We pull into a gravel driveway by a white house and several white sheds. Prayer flags flap in the distance, strung between wooden fence posts. To the right, tall blades of grass surround a pond; to the left, a screened porch juts out from the house. Marcia points me to a side door. I leave my shoes outside, take off my pack, and haul everything through the door into the hiker bunk room. Presently, a silver-haired woman peers in, introduces herself as Oma, hands me my mail drop, and offers me a tour. I marvel at the walk-in shower with a built-in seat. When we reach the screened porch, I meet another hiker: Dysfengshuinal, an older, slight woman digging into a large pizza fresh from the oven. Oma shows me the freezer filled with frozen pizzas and burritos, and the modest resupply shop with jerky and granola bars, then leaves me to my own devices.
"I was setting up my tent -- my stuff was everywhere, so this hiker comes up and says something like, 'You should learn fengshui!'
Immediately, I take a shower. Then, laundry. Lastly, ice cream.
For days, I've heard northbound hikers raving about the ice cream at Three Springs Hostel. Oma leads me to the kitchen.
"What size do you want?"
"We have a day hiker, section hiker, and thru hiker size. 8 oz, 12 oz, and 16 oz," she tells me. "That's a pound," she adds for emphasis.

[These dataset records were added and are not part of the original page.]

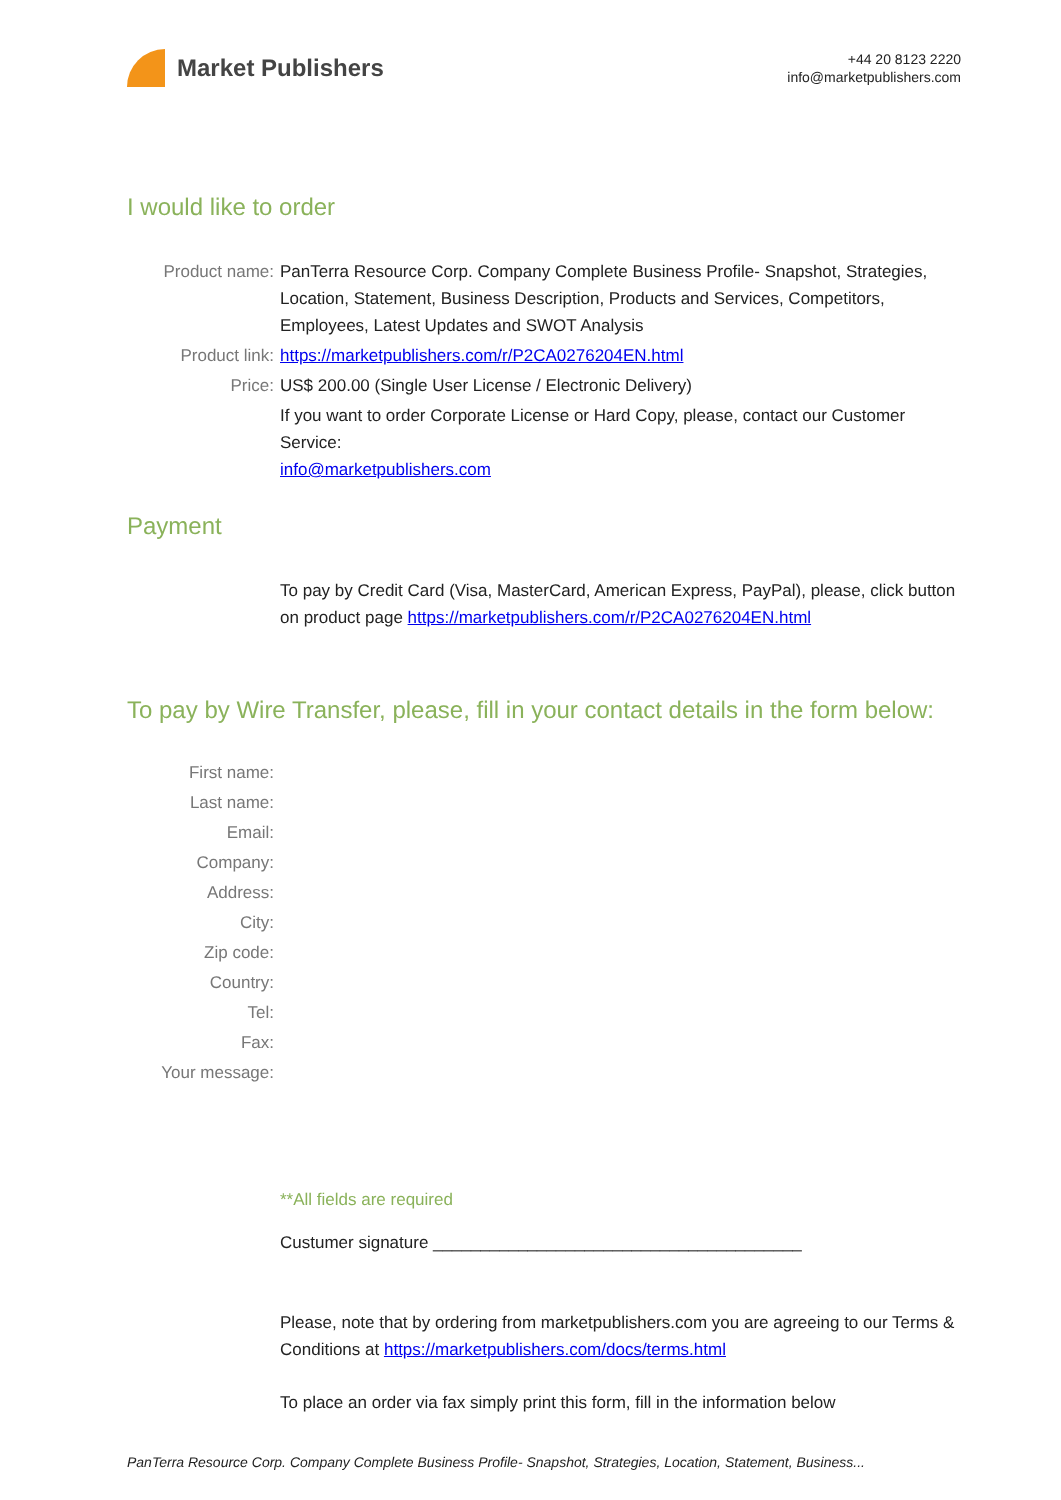Market Publishers
+44 20 8123 2220
info@marketpublishers.com
I would like to order
Product name: PanTerra Resource Corp. Company Complete Business Profile- Snapshot, Strategies, Location, Statement, Business Description, Products and Services, Competitors, Employees, Latest Updates and SWOT Analysis
Product link: https://marketpublishers.com/r/P2CA0276204EN.html
Price: US$ 200.00 (Single User License / Electronic Delivery)
If you want to order Corporate License or Hard Copy, please, contact our Customer Service:
info@marketpublishers.com
Payment
To pay by Credit Card (Visa, MasterCard, American Express, PayPal), please, click button on product page https://marketpublishers.com/r/P2CA0276204EN.html
To pay by Wire Transfer, please, fill in your contact details in the form below:
First name:
Last name:
Email:
Company:
Address:
City:
Zip code:
Country:
Tel:
Fax:
Your message:
**All fields are required
Custumer signature _______________________________________
Please, note that by ordering from marketpublishers.com you are agreeing to our Terms & Conditions at https://marketpublishers.com/docs/terms.html
To place an order via fax simply print this form, fill in the information below
PanTerra Resource Corp. Company Complete Business Profile- Snapshot, Strategies, Location, Statement, Business...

Dysfengshinal's eyes widen when she sees me walking into the room with a bowl brimming with 8 oz of vanilla-Oreo ice cream. She disappears into the kitchen. A few minutes later, we both sit cross-legged on our bunk beds, scooping out gobs of ice cream with childlike grins plastered across our faces.
All night, Dysfengshuinal weaves stories about her adventures - meeting a cougar on the Pacific Crest Trail, seeing an 8-foot long black snake on the Appalachian Trail, getting her shoes stolen in Tibet: a life full of exploration.
We compare notes on hikers on the trail. "You must've seen Old Growth," she tells me. "Older gentleman. We've been leapfrogging for the past couple weeks. He shouldn't be that far ahead of me."
"Was he wearing black clothes?" I ask, recalling the northbound hikers I passed in the past couple days.
"Yes. I believe so."
"I asked him how he was doing. I don't think he heard me."
Dysfengshinal laughs. "He is a bit hard of hearing. Hikes with a pound of sugar, and says pizza is its own food group."
What interesting characters we meet on the trail!